:: Aplica lo leído ::
1. Según la reseña de La jauría, ¿quién dirigió la película?
2. Enumera todos los nombres propios de personas o personajes que aparecen en la reseña de La jauría.
3. Retoma la reseña de La jauría a partir de su última oración y prolóngala con uno o dos párrafos.

Existe un claro contraste entre las dos primeras secuencias de esta película. Transitar de una circunstancia violenta a un ritual de relajación como método para rehabilitar a un grupo de menores aislados de la sociedad, ya predice una iniciativa asociada a un criterio utópico. La jauría (2022), ópera prima del colombiano Andrés Ramírez Pulido, nos cuenta la historia de Eliú (Jhojan Estiven Jimenez), uno de los reclusos de una cárcel juvenil experimental que a primera vista manifiesta una serie de negligencias ejecutadas por sus promotores. Al igual que muchos dramas carcelarios, el director hace un cuestionamiento a los protocolos penitenciarios a manera de llegar a alguno de los razonamientos de por qué la delincuencia se preserva en lugar de reducirse. La rutina de estos reclusos se divide pues entre la erradicación de una ira amasada por años y el castigo físico y mental que no hace más que alimentar el enojo y de paso suprimir lo aprendido en sus momentos de reformación. Es decir; estamos ante un sistema que ejecuta métodos contradictorios. Ahora, no deja de ser importante reconocer quién adiestra o agrede en este escenario y, adicionalmente, dónde se encuentra ese administrador o velador del recinto. Como todo órgano público, la desorganización es estructural.
Basta con identificar los precedentes del agente reformador de este ambiente penitenciario para confirmar lo inefectivo que ha venido siendo el intento por frenar la violencia. Y es que los orígenes de esta radican de algo muy complejo y arraigado a las personas que la expresan. No se trata de un factor de personalidad. El ánimo de agresividad y autodestrucción de esta generación de encarcelados es producto de un síntoma social. Analizar su procedencia es sentarse a contemplar las tradiciones venéreas de una comunidad que persuade a sus hijos a acudir a las drogas o al atropello físico como forma de escape. La jauría es el retrato de un grupo de muchachos que han sido contaminados por la rabia social y no hacen más que escapar de esta por medio de los caminos incorrectos o simplemente deciden abrirse paso a golpes de esa violencia que les tocó vivir desde el nido familiar. La historia de Eliú, por su parte, se convierte en un toque de fondo, el punto crítico arrastrado por esa rabia o ceguera ante tanto coraje de soportar el castigo. Lastimosamente, ese sufrimiento se renueva dentro del espacio de rehabilitación. Lo cierto es que Eliú parece indiferente ante la emulación del sufrimiento. Mientras que todo el grupo expresa abiertamente una disconformidad ante el sistema, él mira al vacío como aguardando a desaparecer.

Registros extraídos:
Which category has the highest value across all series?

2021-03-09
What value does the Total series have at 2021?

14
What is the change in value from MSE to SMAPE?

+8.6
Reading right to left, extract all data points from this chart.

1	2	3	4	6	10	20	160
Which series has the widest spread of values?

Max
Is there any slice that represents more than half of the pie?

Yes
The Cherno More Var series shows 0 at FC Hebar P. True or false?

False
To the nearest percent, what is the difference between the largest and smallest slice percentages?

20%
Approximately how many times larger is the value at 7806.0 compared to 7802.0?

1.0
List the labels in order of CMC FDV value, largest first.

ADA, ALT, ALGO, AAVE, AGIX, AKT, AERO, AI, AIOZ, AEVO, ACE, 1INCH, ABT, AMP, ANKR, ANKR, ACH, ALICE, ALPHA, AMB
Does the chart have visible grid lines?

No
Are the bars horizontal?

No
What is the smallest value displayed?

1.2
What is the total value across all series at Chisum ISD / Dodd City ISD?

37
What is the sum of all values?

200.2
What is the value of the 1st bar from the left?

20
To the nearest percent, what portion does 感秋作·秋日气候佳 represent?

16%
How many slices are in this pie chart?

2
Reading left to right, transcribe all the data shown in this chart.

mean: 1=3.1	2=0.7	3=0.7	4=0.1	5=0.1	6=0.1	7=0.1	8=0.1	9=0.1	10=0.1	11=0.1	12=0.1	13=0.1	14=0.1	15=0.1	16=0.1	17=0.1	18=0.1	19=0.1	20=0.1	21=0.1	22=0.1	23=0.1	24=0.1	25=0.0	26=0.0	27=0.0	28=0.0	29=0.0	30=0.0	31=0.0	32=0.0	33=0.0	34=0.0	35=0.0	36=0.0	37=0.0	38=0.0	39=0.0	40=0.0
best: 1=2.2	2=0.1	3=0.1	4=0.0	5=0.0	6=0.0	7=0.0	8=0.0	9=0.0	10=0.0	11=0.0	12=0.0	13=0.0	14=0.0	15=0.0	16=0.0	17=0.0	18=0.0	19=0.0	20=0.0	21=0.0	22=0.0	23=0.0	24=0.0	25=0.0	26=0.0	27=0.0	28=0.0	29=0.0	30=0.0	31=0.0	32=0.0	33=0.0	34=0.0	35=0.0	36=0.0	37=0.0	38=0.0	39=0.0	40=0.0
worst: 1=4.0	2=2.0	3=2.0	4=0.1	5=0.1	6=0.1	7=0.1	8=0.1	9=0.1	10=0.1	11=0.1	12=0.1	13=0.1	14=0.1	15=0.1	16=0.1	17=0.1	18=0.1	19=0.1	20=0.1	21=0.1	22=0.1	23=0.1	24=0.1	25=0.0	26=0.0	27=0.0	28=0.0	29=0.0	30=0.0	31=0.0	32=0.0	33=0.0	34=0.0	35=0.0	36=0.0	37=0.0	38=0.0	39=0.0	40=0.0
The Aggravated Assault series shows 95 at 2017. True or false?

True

:: Respuestas del ejercicio ::
1. El colombiano Andrés Ramírez Pulido, para quien es su ópera prima.

2. Andrés Ramírez Pulido, Eliú, Jhojan Estiven Jimenez

3.
Ramírez Pulido, a partir de su protagonista, expone un ejemplo en donde la rehabilitación es innecesaria. Luego de perpetrar un crimen, Eliú parece haber erradicado su rabia. Es como si no más sintiera resentimiento hacia los demás o ganas de destruirse. Quedan entonces dos caminos: consumirse ante la vigilancia de sus nuevos verdugos o replantear su identidad. Una vez más, la utopía resuena. Eso último resulta una posibilidad tan efímera como el mantra del gurú de esta cárcel o la resurrección de un muerto al que se le ha visto comiendo helado en un pueblo lejano. La jauría tiene momentos mágicos. Son instantes que de hecho son producto de la alucinación y nada tiene que ver como lo mágico-religioso, pero que de igual manera no dejan de tener un significado desde la mirada de quien lo fabrica o lo imagina. Eliú comienza a fabricar sus utopías, a ver cosas que ya no existen. ¿Es acaso la misma locura que heredaron tantos aventureros al introducirse en la profundidad de la selva, esa misma en donde se cobija el reclusorio de Eliú? Andrés Ramírez Pulido dispone más bien la alucinación como medio de curación. Lo utópico o imposible para su protagonista será equivalente a su mantra, una terapia que finalmente lo liberará de su vida anterior después de haber aniquilado toda la rabia que traía consigo.